No. No. And I really don't think I was born saying, "Wow, here's a wonderful chance at being and I think I'm going to get sick, be unhappy, be freaked out at the violence in the family and deny myself access to hat which had meaning because if I went after what I wanted, I know I'll make my dad angry, my grandmother will slap the shit out of me and my mother will abandon me, so I guess I'd better get diabetes, and fuck my teeth up so I can have a little bit of what I want and people, feeling sorry for me, won't hurt me again or be too angry at me for being selfish at just trying to exist."

Volunteer Park up ahead. And I laugh to myself at all this. What if this is heaven? What if this is it? We have to let go of all the pain, we have to assume the good intent on the behalf of others, unless proven otherwise, so that we can be fully alive in the only thing we know for certain-- this heaven, this now.
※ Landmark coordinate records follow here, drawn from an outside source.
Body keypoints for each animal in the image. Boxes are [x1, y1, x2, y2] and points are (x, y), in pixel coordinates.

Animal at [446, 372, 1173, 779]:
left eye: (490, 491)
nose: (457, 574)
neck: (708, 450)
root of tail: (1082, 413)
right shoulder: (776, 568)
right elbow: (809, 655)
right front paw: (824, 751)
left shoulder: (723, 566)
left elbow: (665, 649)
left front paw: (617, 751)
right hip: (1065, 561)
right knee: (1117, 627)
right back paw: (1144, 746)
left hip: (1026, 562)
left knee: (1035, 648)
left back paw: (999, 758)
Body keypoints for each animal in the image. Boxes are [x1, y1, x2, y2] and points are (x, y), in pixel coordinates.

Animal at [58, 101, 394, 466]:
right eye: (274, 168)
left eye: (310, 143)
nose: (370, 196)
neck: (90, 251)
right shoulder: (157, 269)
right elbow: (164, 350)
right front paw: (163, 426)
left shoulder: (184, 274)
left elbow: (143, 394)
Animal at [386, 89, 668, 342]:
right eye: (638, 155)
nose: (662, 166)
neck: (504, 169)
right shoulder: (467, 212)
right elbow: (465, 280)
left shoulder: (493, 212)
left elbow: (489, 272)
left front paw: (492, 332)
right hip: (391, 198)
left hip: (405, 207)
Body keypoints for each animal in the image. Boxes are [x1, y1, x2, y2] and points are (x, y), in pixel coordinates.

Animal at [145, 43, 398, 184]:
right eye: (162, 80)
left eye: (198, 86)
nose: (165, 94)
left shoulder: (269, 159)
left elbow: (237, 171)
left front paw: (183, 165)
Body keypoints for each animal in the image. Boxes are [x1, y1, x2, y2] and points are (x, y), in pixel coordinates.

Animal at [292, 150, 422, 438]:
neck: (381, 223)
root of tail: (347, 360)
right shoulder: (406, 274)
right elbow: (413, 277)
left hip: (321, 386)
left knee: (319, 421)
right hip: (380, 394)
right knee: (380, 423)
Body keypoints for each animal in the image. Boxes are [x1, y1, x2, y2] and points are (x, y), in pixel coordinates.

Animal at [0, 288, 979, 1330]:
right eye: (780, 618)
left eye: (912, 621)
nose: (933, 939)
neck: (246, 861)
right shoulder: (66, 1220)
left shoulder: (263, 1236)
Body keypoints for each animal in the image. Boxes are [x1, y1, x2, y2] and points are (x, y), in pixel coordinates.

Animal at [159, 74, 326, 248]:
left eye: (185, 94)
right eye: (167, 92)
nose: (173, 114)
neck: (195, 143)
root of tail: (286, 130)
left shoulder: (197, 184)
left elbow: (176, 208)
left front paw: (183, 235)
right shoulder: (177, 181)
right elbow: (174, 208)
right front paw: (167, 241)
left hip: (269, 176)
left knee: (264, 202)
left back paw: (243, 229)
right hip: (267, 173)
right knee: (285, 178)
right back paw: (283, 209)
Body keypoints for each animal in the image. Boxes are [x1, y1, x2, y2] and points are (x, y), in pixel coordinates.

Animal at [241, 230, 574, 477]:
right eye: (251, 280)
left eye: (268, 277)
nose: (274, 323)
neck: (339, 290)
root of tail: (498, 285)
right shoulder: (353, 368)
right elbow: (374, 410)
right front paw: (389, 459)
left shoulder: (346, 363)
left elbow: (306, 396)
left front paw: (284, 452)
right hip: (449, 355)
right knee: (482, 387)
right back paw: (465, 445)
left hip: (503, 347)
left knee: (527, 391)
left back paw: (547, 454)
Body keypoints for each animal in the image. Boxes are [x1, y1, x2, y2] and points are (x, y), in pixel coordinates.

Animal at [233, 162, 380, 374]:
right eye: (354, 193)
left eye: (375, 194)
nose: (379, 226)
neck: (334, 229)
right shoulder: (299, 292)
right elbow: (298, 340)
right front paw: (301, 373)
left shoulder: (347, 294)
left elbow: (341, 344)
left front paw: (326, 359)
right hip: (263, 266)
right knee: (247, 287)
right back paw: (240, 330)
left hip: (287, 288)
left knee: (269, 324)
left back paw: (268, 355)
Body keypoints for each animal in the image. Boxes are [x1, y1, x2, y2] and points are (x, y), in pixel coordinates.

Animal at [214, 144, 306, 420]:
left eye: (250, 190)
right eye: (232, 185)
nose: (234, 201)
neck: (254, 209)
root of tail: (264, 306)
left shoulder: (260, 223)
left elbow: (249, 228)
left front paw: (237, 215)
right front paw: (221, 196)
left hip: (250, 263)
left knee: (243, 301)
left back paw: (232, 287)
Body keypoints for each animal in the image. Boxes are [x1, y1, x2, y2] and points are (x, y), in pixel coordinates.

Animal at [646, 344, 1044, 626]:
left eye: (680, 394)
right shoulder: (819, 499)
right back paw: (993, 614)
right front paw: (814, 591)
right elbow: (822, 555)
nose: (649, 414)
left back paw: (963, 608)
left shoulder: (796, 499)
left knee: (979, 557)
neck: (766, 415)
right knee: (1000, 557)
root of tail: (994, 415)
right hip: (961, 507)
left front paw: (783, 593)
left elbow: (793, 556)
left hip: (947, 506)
Maybe this is all there is. Maybe we should act as if it is.

Because if it is--

Because if it is-- to not move toward joy, toward love, toward forgiveness, toward compassion, means we die long, long before we die and we miss out on being in-- Heaven.

What if this is it?

Might as well be. What a place it is. Dogs, that if they had the right vocal structure, could talk with you. African Gray parrots that-- can; Gorillas that understand sign language, not to mention the intelligence of dolphins and whales, monkeys in the jungles of Bolivia who clasp each other and sing to each other at daybreak -- and all the other wondrous life-forms of this world that seem to live and exist as we do -- for the sheer joy and exuberance of being for the sake of being, living for the sake of living. And then there is the amazing beauty of this world, this third planet circling around a star. My God, I think this is one helluva heaven and it's heaven enough for me.

Certainly, my father found it as such when he wrote about hiking in the Cascades.

I cross 15th avenue East, heading toward Volunteer Park. The spirit of The Magic of Wild Places with me.

A spirit that my father knew and in spite of his pain, taught me. And taught me well.